GIVEN TASK A:
Transcribe the stretch of the ice nucleation passage that opens with the words containing "As the free" and closes with "the substrate (36).".
GIVEN TASK B:
Which figure references appear in the ice nucleation passage? List every one.

DOCUMENT:
┄┄┄┄┄┄┄┄┄┄┄┄┄┄┄┄┄┄┄┄
As the free energy of ice-liquid interface (γ_il) can be considered constant for a certain suspension, the parameter m mainly depends on the difference of free energies of the substrate-liquid and substrate-ice interfaces (γ_sl − γ_si), which is determined by the interaction strength of water molecules to the substrate (or the wettability of the substrate) and the lattice match between the ice crystal and the substrate (36).

In our study, as we used the same slurry, freezing conditions, and substrate material, the homogeneous nucleation barrier (ΔG_homo) and the effect of the lattice match can be considered the same for all three cases in Fig. 1. The only difference was the interaction strength of water molecules to the substrate, i.e., surface wettability. Normally, a hydrophilic surface means a large interaction strength, giving rise to the interfacial free energy differences and thus the parameter m, which further reduces the heterogeneous nucleation barrier (ΔG) and promotes the ice nucleation rate (J) (37, 38). A plot of J as a function of m clearly shows that J increases greatly with m (fig. S6). Therefore, for our surface with a linear wettability gradient, ice crystals nucleate successively from the hydrophilic to hydrophobic region (illustrated in Fig. 2B).
┄┄┄┄┄┄┄┄┄┄┄┄┄┄┄┄┄┄┄┄
Records from a dataset:
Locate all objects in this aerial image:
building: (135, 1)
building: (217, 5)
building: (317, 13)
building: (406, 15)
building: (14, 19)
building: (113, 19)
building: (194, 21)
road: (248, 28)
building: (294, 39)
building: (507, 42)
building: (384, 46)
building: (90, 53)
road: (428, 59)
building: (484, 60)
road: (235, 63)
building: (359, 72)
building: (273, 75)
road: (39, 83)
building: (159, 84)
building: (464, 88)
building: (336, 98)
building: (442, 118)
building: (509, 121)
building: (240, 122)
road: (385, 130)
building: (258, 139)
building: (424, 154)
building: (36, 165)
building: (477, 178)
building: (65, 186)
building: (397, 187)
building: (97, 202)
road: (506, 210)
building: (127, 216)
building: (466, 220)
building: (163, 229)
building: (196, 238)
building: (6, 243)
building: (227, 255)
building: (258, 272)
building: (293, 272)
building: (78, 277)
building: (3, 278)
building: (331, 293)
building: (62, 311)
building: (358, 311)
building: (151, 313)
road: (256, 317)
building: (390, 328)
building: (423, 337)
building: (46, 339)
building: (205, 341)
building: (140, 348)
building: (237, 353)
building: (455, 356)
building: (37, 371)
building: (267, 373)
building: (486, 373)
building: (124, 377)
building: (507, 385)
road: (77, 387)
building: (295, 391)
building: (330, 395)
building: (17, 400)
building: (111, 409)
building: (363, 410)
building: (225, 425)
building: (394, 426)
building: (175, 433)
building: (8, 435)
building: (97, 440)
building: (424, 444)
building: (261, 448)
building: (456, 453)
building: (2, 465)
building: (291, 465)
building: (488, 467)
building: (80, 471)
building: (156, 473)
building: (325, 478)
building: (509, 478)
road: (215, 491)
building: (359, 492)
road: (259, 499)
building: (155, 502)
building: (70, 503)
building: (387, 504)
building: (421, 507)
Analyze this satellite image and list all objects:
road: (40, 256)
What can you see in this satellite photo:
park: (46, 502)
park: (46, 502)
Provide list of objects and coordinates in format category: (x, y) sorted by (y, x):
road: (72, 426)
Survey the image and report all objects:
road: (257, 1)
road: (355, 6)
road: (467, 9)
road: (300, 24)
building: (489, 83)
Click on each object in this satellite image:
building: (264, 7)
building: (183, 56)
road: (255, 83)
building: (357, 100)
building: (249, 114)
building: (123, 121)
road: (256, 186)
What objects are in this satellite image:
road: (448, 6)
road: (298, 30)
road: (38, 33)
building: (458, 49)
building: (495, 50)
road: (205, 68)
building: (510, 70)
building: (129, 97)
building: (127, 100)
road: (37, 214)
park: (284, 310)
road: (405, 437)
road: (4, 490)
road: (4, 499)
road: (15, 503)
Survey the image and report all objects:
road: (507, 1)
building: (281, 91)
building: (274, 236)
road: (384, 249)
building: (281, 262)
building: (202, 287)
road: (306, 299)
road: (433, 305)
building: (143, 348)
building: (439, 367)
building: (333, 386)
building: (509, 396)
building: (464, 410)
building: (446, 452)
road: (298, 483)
┄┄┄┄┄┄┄┄┄┄┄┄┄┄┄┄┄┄┄┄
WRITTEN SOLUTION A:
As the free energy of ice-liquid interface (γ_il) can be considered constant for a certain suspension, the parameter m mainly depends on the difference of free energies of the substrate-liquid and substrate-ice interfaces (γ_sl − γ_si), which is determined by the interaction strength of water molecules to the substrate (or the wettability of the substrate) and the lattice match between the ice crystal and the substrate (36).

WRITTEN SOLUTION B:
Fig. 1, fig. S6, Fig. 2B